It occurs to me that Salsa Macha is the condiment of requirement. Like the Room of Requirement in Harry Potter, it gives me just what I need to make the perfect bite.
My friend Tam is an excellent cook and all-around culinarian. She reads about food, collects cookbooks, knows a lot, and is ultimately responsible for my career in food. (She’s also smarter than me – she has a real job at Microsoft.)
Tam was also a Salsa Macha tester, so I asked her, “What does Salsa Macha taste like?” I got an answer worthy of Food52:
"Salsa Macha provides both a layered taste and sensation.
For flavor, it gives a rich and complex spiciness that’s tempered with sweet and salty notes, and an earthiness from the pepitas … and is there sesame in there? The nuttiness definitely provides a grounding for all the zippiness that comes from the chilis.
Salsa Macha doesn’t give me the spicy/numbing/tingling effect of a traditional Szechuan chili crisp. But, there’s a lively mouthfeel that comes along with the spice. " -Tam
Translation: Her mouth is pleasantly on fire.
Our other early Macha taster was Seattle wine expert, Kurt Schlatter. Before he wrote a review, he did ask for our salsa macha recipe.
Of our Mexican Salsa he said, "Don't get me wrong, I totally heart Asian-style chili crisp, but this is a deliciously different jar of amazement with a Latin accent. Chilis, seeds, onions, fried garlic, and that hint of cinnamon that will keep you coming back for more, and wanting to keep experimenting on what you could concoct with it next. If you need an easy winner, try it with avocado toast to start then go from there!"
Now that we have set some parameters on taste, what can you do with this complicated condiment? Here is a lengthy list of my favorites. I hope you will add your own.
How to Use Salsa Macha:
- Scramble eggs and top.
- Braise kale with onions, put over brown rice, add macha, and you have a healthy and tasty dinner.

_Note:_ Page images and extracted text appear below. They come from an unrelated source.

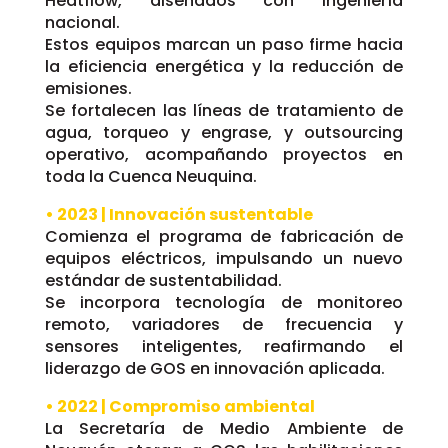
Heatflow, diseñados con ingeniería
nacional.
Estos equipos marcan un paso firme hacia
la eficiencia energética y la reducción de
emisiones.
Se fortalecen las líneas de tratamiento de
agua, torqueo y engrase, y outsourcing
operativo, acompañando proyectos en
toda la Cuenca Neuquina.
• 2023 | Innovación sustentable
Comienza el programa de fabricación de
equipos eléctricos, impulsando un nuevo
estándar de sustentabilidad.
Se incorpora tecnología de monitoreo
remoto, variadores de frecuencia y
sensores inteligentes, reafirmando el
liderazgo de GOS en innovación aplicada.
• 2022 | Compromiso ambiental
La Secretaría de Medio Ambiente de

- Use this salsa on fish tacos.
- Eat with tortilla chips.
- Mix with mayonnaise to make Macha Mayo. Put that on everything.
- Use the oil to baste a roasted chicken.
- Make an empanada filling by mixing it with your favorite meat or cheese.
- Sear tofu in the macha oil and top with the chilis.
- Bring leftovers together with a scoop of Salsa Macha.
- Macha chicken salad using Macha mayo.
11 Mix into melted butter and toss on popcorn.
12 It really is good on ice cream. I prefer it on chocolate, but it is great an vanilla, too.
Why did Macha burst onto the scene in 2020?
This everywhere condiment was really only in a few dedicated taquarias in the United States before 2020. It was a kitchen "family meal" favorite that rarely made it on a menu.
Bite Society was not the only kitchen that had been working on a macha recipe. In 2020, with time on their hands and no indoor dining, many chefs finally started to work on their recipe to-do lists. This oil based salsa holds well, packs a flavor punch, and complements a variety of cuisines. It was primed to burst out of kitchens across America.
Why buy it when you can make it at home?
Feel free to make it at home. The internet is filled with recipes. If finely chopped, fry over medium high heat, and remove from heat with a slotted spoon are you jam, then grab a large saucepan and start frying.
If place in a food processor and pulse make you nervous, you might want to skip the mess and buy it a jar. However you get it, grab this go to condiment and get it on everything.